Alum creates documentary about lack of LGBTQ+ women spaces


Photo: Photo courtesy of Alexis Clements

Clements was present at a screening of “All We’ve Got” on Feb. 19 2020 at the Coolidge Corner Theater.

By Katiana Hoefle

After coming out in her twenties, Alexis Clements ‘01 sought a community space for queer women but soon learned that the majority of them were closing across the country, inspiring her to research the spaces and showcase the narratives of queer women within these communities in a documentary.

The result of Clements’ research, a documentary titled “All We’ve Got,” showcases the importance of spaces for queer women in America. “All We’ve Got” utilizes various narratives from owners and participants of these spaces—locations where queer women can organize politically, express art, and build community—to highlight their importance to the women who are a part of them. GlobeDocs Film Festival screened the documentary with Clements present at the Coolidge Corner Theater in Brookline on Feb. 19 for people to view and discuss the film.

“It’s been super exciting to be at screenings like the one in Boston where people are able to speak across generations and across communities and really like have a moment to think about what it means to be in the queer community today,” Clements said in a phone interview from Brooklyn, New York.

The film focuses on five spaces and their own ways of creating community. Alibis in Oklahoma City, Oklahoma is a lesbian bar. The Lesbian Herstory Archives in Brooklyn, New York collects materials by lesbians to document their history. Esperanza Peace and Justice Center in San Antonio, Texas is a space for advocacy work as well as cultural and educational programming predominantly centered around inequalities faced by minorities. Wow Cafe Theater is a feminist theater space in New York, New York. The documentary closes with a Facebook group called Trans Ladies Picnic, where transgender women can meet up in public spaces.

“It is not simply to find people to date,” Clements said. “They are places to gather strength and strategy.”

Clements originally intended for the documentary to be a play entirely cast by queer women. After a script reading at the Lesbian Herstory Archives in Brooklyn, New York, Clements felt moved to do more community readings at queer women’s spaces around the country. Through researching these spaces, Clements became more invested in how areas for queer women are closing down.

Clements primarily attributes the businesses’ closing to gentrification. Clements said people commonly believe that it is not only the business being pushed out but customers being pushed out as well.

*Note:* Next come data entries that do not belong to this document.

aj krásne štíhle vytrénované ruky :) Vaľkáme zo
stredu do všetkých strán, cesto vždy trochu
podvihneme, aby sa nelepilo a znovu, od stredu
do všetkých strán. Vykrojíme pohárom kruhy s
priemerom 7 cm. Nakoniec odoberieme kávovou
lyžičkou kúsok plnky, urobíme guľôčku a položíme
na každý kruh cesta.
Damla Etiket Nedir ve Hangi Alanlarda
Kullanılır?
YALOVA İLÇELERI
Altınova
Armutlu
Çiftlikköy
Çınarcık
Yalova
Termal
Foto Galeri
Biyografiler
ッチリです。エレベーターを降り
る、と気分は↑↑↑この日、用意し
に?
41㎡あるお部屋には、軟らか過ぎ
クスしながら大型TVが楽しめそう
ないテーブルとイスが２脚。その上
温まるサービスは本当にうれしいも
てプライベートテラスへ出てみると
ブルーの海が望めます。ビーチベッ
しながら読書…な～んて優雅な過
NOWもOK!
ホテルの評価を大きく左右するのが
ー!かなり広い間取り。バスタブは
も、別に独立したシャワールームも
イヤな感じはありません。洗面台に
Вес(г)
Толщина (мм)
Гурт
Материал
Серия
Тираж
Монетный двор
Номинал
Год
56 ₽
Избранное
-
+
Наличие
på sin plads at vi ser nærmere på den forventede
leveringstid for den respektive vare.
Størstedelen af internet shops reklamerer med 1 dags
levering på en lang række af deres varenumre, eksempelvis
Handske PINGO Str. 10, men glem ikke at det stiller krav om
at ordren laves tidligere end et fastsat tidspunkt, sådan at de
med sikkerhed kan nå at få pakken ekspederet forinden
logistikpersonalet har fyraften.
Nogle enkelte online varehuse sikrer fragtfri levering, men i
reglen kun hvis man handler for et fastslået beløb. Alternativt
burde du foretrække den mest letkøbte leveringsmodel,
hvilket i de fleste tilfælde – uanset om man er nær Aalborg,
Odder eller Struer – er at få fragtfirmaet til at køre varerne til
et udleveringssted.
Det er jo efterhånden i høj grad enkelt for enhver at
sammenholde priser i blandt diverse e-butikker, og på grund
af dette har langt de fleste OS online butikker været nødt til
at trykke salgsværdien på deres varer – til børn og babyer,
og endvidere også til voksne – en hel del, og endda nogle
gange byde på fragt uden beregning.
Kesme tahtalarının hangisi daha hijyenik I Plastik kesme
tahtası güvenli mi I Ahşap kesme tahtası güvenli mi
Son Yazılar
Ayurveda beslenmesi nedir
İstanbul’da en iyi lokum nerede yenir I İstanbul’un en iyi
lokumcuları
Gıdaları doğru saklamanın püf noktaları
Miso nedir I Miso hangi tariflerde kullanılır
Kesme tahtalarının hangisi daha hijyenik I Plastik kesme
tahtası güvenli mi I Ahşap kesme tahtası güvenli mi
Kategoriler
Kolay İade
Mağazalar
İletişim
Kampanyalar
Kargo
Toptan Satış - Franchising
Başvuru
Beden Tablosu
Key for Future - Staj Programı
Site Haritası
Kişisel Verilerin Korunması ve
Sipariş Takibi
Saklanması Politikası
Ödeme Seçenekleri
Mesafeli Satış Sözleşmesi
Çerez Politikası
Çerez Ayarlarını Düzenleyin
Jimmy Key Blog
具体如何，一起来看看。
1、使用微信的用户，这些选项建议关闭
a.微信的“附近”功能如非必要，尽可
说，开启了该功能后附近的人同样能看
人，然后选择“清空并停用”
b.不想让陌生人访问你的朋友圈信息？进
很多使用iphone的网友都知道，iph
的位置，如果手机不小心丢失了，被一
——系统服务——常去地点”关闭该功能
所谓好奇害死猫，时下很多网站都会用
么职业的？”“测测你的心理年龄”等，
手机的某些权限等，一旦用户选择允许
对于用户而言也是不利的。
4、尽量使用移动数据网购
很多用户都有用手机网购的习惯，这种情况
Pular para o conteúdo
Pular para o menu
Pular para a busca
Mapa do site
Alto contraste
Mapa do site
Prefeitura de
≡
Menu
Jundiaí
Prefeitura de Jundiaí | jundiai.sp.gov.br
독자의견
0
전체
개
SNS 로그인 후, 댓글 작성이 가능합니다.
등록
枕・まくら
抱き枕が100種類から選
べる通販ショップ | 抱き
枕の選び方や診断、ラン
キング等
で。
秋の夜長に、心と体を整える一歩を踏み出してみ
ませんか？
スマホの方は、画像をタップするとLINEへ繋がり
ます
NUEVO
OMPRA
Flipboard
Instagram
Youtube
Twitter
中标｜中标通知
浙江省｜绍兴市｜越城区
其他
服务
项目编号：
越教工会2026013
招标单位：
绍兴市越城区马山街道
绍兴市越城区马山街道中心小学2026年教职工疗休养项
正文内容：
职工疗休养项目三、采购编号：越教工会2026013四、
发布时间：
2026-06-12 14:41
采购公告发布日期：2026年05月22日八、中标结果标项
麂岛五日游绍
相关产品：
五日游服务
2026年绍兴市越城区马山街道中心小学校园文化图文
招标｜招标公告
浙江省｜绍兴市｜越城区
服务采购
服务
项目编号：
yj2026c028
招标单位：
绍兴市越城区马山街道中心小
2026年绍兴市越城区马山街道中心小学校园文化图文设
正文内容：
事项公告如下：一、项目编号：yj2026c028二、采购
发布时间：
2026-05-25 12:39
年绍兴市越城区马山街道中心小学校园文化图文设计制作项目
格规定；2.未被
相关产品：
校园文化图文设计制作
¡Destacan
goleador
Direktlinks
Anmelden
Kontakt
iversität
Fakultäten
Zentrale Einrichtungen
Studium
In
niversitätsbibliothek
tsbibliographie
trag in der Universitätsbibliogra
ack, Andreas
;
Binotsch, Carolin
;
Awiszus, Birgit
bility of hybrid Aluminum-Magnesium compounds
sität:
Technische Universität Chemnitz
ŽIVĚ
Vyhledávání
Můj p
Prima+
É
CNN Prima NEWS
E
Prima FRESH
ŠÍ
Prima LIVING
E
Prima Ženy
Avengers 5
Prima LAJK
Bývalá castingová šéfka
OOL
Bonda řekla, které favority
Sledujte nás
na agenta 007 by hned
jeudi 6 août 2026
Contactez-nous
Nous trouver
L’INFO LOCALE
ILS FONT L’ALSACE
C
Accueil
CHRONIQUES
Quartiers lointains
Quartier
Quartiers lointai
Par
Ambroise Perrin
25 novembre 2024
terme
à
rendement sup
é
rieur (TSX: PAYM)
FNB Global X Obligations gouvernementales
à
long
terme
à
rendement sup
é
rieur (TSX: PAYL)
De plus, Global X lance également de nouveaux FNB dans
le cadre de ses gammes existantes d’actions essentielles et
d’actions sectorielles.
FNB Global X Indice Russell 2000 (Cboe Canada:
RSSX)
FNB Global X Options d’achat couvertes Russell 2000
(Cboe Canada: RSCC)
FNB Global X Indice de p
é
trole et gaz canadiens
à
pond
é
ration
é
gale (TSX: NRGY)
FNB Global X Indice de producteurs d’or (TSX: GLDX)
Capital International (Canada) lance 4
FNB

Clements found that articles reporting on the topic often claim queer women are at fault for the loss of these spaces.

“They often end with a little note, ‘If you just bought another beer this place would still be here.’ And that is so bullshit,” Clements said. “Sure if you still could afford to live in a neighborhood next door to that bar and then you could also afford to buy that second beer, but the reality is that most of the people who occupy the bars that have closed have also been pushed out. It is such a kind of victim-blaming, and like a crappy game that gets played against queer women.”

Clements wrestled with the idea of community throughout the process of the documentary. She said the term is often used in too broad of a form to describe groups of people.

“[Community] is something more than just being in the room together,” Clements said. “What it provides is that you’re sitting in the room, you’re working with people who you might share something in common with, but you care enough about the shared purpose to work through difficulty.”

This topic was a shock to some of the audience members when discussing the various queer women’s spaces that have closed in Boston after the screening.

“You don’t think about it, but then you are like ‘Oh…yeah,’” Caitlin Hamill, who attended the screening, said. “This is a really important narrative that doesn’t get the same recognition.”

The process for filming and editing the documentary took five and a half years, which Clements said is quick compared to most directors’ first documentaries. Clements traveled around the country, filming different spaces in New York, Florida, Louisiana, and California, among other places.

After the editing process, Clements decided to send the individual film sections that showcased the five spaces to their respective organizers.

“It felt important for the people speaking to not feel like we were taking anything away from them,” Clements said.

While Clements argued that these spaces are still important to queer women today, GlobeDocs audience member Denise Lagault noted that they were more important in the past.

“These spaces aren’t as needed as they were because [queer people] can hold hands [in public],” Lagault said, “You don’t have to find these spaces. I lived two separate lives.”

Clements urged the crowd at the end of the screening to continue the conversation about these spaces closing down.

“I do think if we are going to have space together and we’re going to get anywhere together, we’ve got to dig into this,” Clements said.